Insieme ad Assolombarda abbiamo provato a quantificare, tenendo conto che c’è un registro delle startup innovative. Ci siamo chiesti quanto valore portano queste aziende. Sono 63mila i posti di lavoro creati dalle startup in termini di dipendenti. Ma è una sottostima. Ai 63mila bisogna aggiungere gli 87mila soci fondatori. A livello di percentuale i 63mila rappresentano il 7,3% di tutta la nuova occupazione creata dal 2012 in Italia. Il numero è significativo visto da questo punto di vista.
Dai dati che presentate emerge che solo lo 0,06% del PIL viene investito in Venture Capital. Dal 2012 sono 7,4 miliardi di euro.

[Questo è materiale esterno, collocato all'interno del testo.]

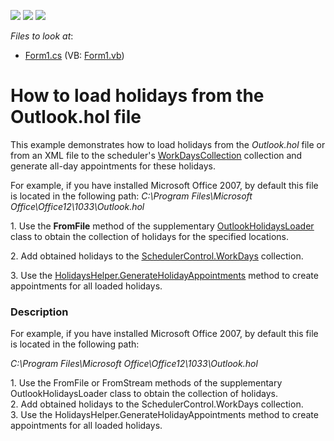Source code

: <!-- default badges list -->
![](https://img.shields.io/endpoint?url=https://codecentral.devexpress.com/api/v1/VersionRange/128635514/12.1.5%2B)
[![](https://img.shields.io/badge/Open_in_DevExpress_Support_Center-FF7200?style=flat-square&logo=DevExpress&logoColor=white)](https://supportcenter.devexpress.com/ticket/details/E4129)
[![](https://img.shields.io/badge/📖_How_to_use_DevExpress_Examples-e9f6fc?style=flat-square)](https://docs.devexpress.com/GeneralInformation/403183)
<!-- default badges end -->
<!-- default file list -->
*Files to look at*:

* [Form1.cs](./CS/WindowsFormsApplication1/Form1.cs) (VB: [Form1.vb](./VB/WindowsFormsApplication1/Form1.vb))
<!-- default file list end -->
# How to load holidays from the Outlook.hol file


<p>This example demonstrates how to load holidays from the <em>Outlook.hol</em> file or from an XML file to the scheduler's <a href="http://documentation.devexpress.com/#CoreLibraries/clsDevExpressXtraSchedulerWorkDaysCollectiontopic"><u>WorkDaysCollection</u></a> collection and generate all-day appointments for these holidays.</p>
<p>For example, if you have installed Microsoft Office 2007, by default this file is located in the following path: <em>C:\Program Files\Microsoft Office\Office12\1033\Outlook.hol</em></p>
<p>1. Use the <strong>FromFile</strong> method of the supplementary <a href="http://documentation.devexpress.com/#CoreLibraries/clsDevExpressScheduleOutlookHolidaysLoadertopic"><u>OutlookHolidaysLoader</u></a> class to obtain the collection of holidays for the specified locations.</p>
<p>2. Add obtained holidays to the <a href="http://documentation.devexpress.com/#WindowsForms/DevExpressXtraSchedulerSchedulerControl_WorkDaystopic"><u>SchedulerControl.WorkDays</u></a> collection.</p>
<p>3. Use the <a href="http://documentation.devexpress.com/#CoreLibraries/DevExpressXtraSchedulerNativeHolidaysHelper_GenerateHolidayAppointmentstopic"><u>HolidaysHelper.GenerateHolidayAppointments</u></a> method to create appointments for all loaded holidays.</p>


<h3>Description</h3>

<p>For example, if you have installed Microsoft Office 2007, by default this file is located in the following path:</p>
<p><em>C:\Program Files\Microsoft Office\Office12\1033\Outlook.hol</em></p>
<p>1. Use the FromFile or FromStream methods of the supplementary OutlookHolidaysLoader class to obtain the collection of holidays. <br /> 2. Add obtained holidays to the SchedulerControl.WorkDays collection.<br /> 3. Use the HolidaysHelper.GenerateHolidayAppointments method to create appointments for all loaded holidays.</p>

<br/>


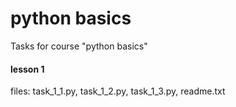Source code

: # python basics
Tasks for course "python basics"
  
#### lesson 1
files: task_1_1.py, task_1_2.py, task_1_3.py, readme.txt
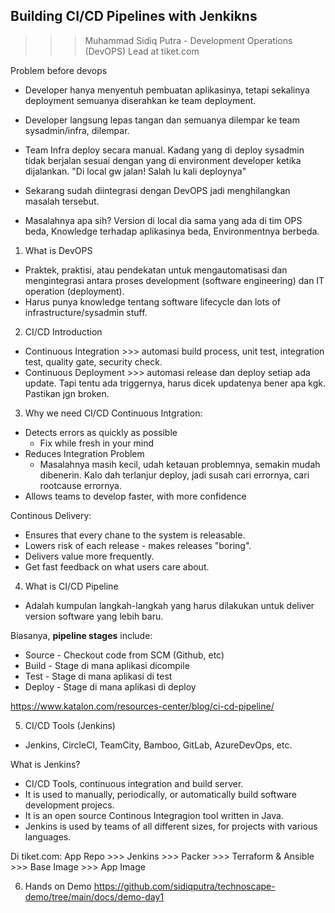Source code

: ## Building CI/CD Pipelines with Jenkikns
>>> Muhammad Sidiq Putra - Development Operations (DevOPS) Lead at tiket.com

Problem before devops
- Developer hanya menyentuh pembuatan aplikasinya, tetapi sekalinya deployment semuanya diserahkan ke team deployment.
- Developer langsung lepas tangan dan semuanya dilempar ke team sysadmin/infra, dilempar.
- Team Infra deploy secara manual. Kadang yang di deploy sysadmin tidak berjalan sesuai dengan yang di environment developer ketika dijalankan.
"Di local gw jalan! Salah lu kali deploynya"

- Sekarang sudah diintegrasi dengan DevOPS jadi menghilangkan masalah tersebut.
- Masalahnya apa sih? Version di local dia sama yang ada di tim OPS beda, Knowledge terhadap aplikasinya beda, Environmentnya berbeda.

1. What is DevOPS
- Praktek, praktisi, atau pendekatan untuk mengautomatisasi dan mengintegrasi antara proses development (software engineering) dan IT operation (deployment).
- Harus punya knowledge tentang software lifecycle dan lots of infrastructure/sysadmin stuff.

2. CI/CD Introduction
- Continuous Integration >>> automasi build process, unit test, integration test, quality gate, security check.
- Continuous Deployment >>> automasi release dan deploy setiap ada update. Tapi tentu ada triggernya, harus dicek updatenya bener apa kgk. Pastikan jgn broken.

3. Why we need CI/CD
Continuous Intgration:
- Detects errors as quickly as possible 
    - Fix while fresh in your mind
- Reduces Integration Problem
    - Masalahnya masih kecil, udah ketauan problemnya, semakin mudah dibenerin. Kalo dah terlanjur deploy, jadi susah cari errornya, cari rootcause errornya.
- Allows teams to develop faster, with more confidence

Continous Delivery:
- Ensures that every chane to the system is releasable.
- Lowers risk of each release - makes releases "boring".
- Delivers value more frequently.
- Get fast feedback on what users care about.

4. What is CI/CD Pipeline
- Adalah kumpulan langkah-langkah yang harus dilakukan untuk deliver version software yang lebih baru.

Biasanya, **pipeline stages** include:
- Source - Checkout code from SCM (Github, etc)
- Build - Stage di mana aplikasi dicompile
- Test - Stage di mana aplikasi di test
- Deploy - Stage di mana aplikasi di deploy

https://www.katalon.com/resources-center/blog/ci-cd-pipeline/

5. CI/CD Tools (Jenkins)
- Jenkins, CircleCI, TeamCity, Bamboo, GitLab, AzureDevOps, etc.

What is Jenkins?
- CI/CD Tools, continuous integration and build server.
- It is used to manually, periodically, or automatically build software development projecs.
- It is an open source Continous Integragion tool written in Java.
- Jenkins is used by teams of all different sizes, for projects with various languages.


Di tiket.com:
App Repo >>> Jenkins >>> Packer >>> Terraform & Ansible >>> Base Image >>> App Image 

6. Hands on Demo
https://github.com/sidiqputra/technoscape-demo/tree/main/docs/demo-day1


















































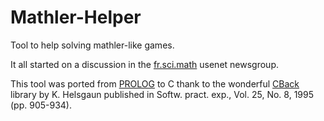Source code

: # Mathler-Helper
Tool to help solving mathler-like games.

It all started on a discussion in the [fr.sci.math](http://news2web.pasdenom.info/article.php?id=28762&group=fr.sci.maths) usenet newsgroup.

This tool was ported from [PROLOG](https://pastebin.com/YV7xRsdg) to C thank to the wonderful [CBack](http://webhotel4.ruc.dk/~keld/research/CBACK/) library by K. Helsgaun published in Softw. pract. exp., Vol. 25, No. 8, 1995 (pp. 905-934).
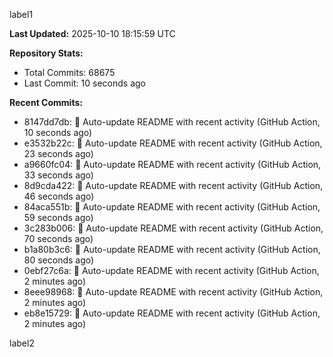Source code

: 
label1 
<!-- ACTIVITY_START -->
**Last Updated:** 2025-10-10 18:15:59 UTC

**Repository Stats:**
- Total Commits: 68675
- Last Commit: 10 seconds ago

**Recent Commits:**
- 8147dd7db: 🤖 Auto-update README with recent activity (GitHub Action, 10 seconds ago)
- e3532b22c: 🤖 Auto-update README with recent activity (GitHub Action, 23 seconds ago)
- a9660fc04: 🤖 Auto-update README with recent activity (GitHub Action, 33 seconds ago)
- 8d9cda422: 🤖 Auto-update README with recent activity (GitHub Action, 46 seconds ago)
- 84aca551b: 🤖 Auto-update README with recent activity (GitHub Action, 59 seconds ago)
- 3c283b006: 🤖 Auto-update README with recent activity (GitHub Action, 70 seconds ago)
- b1a80b3c6: 🤖 Auto-update README with recent activity (GitHub Action, 80 seconds ago)
- 0ebf27c6a: 🤖 Auto-update README with recent activity (GitHub Action, 2 minutes ago)
- 8eee98968: 🤖 Auto-update README with recent activity (GitHub Action, 2 minutes ago)
- eb8e15729: 🤖 Auto-update README with recent activity (GitHub Action, 2 minutes ago)
<!-- ACTIVITY_END -->

label2
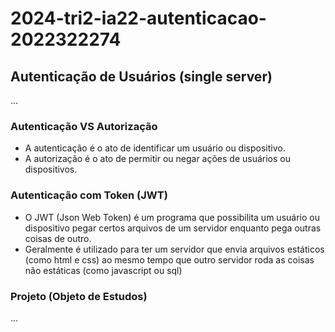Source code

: # 2024-tri2-ia22-autenticacao-2022322274
## Autenticação de Usuários (single server)

...

### Autenticação VS Autorização

- A autenticação é o ato de identificar um usuário ou dispositivo.
- A autorização é o ato de permitir ou negar ações de usuários ou dispositivos.

### Autenticação com Token (JWT)

- O JWT (Json Web Token) é um programa que possibilita um usuário ou dispositivo pegar certos arquivos de um servidor enquanto pega outras coisas de outro.
- Geralmente é utilizado para ter um servidor que envia arquivos estáticos (como html e css) ao mesmo tempo que outro servidor roda as coisas não estáticas (como javascript ou sql)

### Projeto (Objeto de Estudos)

...
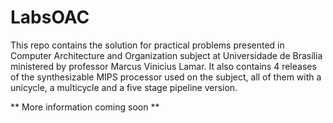 # LabsOAC
This repo contains the solution for practical problems presented in Computer Architecture and Organization subject at Universidade de Brasília ministered by professor Marcus Vinicius Lamar.
It also contains 4 releases of the synthesizable MIPS processor used on the subject, all of them with a unicycle, a multicycle and a five stage pipeline version.

** More information coming soon **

Questo dipende da quanto una nazione punta sulle startup. Si parla per questo di startup nation, quella per cui ci battiamo. È una conferma del fatto che l’Italia non mira ancora a quello, anche se la situazione è cambiata tanto negli ultimi anni. Bisogna dare a questo ecosistema il giusto rilievo.
Ci sono dei punti di contatto tra i dati e il recente rapporto Draghi sulla competitività dell’Europa?
Se vogliamo esser un Paese competitivo dobbiamo investire di più in startup e innovazione. Ce l’ha ricordato Draghi nel suo rapporto. Ha individuato l’innovazione come uno degli assi su cui Europa e Italia devono investire per rimanere competitiva. Nonostante i pochi soldi in rapporto al PIL investiti in capitale di rischio si sono ottenuti buoni risultati. Se si investisse di più si potrebbe creare molto di più. Gli oltre 5mila miliardi di risparmio privato devono finire nell’economia reale.
Che anno è stato il 2024 per il comparto?
A settembre ci sono stati importanti round. Potremmo superare il miliardo di euro di raccolta. Non stiamo crescendo però perché ci sono stati passi indietro. Il 2021 e il 2022 sono stati anni di grande entusiasmo, con un calo nel 2023.
Conosciamo la vostra posizione sulla web tax, così come gli appelli per aggiornare il quadro normativo
Lo Startup Act è stato realizzato nel 2012 quando il mondo era diverso. Ha senso modificarlo e regolamentare nuove cose, facendo ordine. In questo contesto, ribadiamo l’importanza di mantenere un dialogo costruttivo con il Governo, a partire dal miglioramento, in fase di conversione, delle misure dedicate alle startup contenute nel cosiddetto DDL Concorrenza. Dobbiamo assicurare al settore innovativo un ruolo sempre più centrale all’interno dell’economia italiana.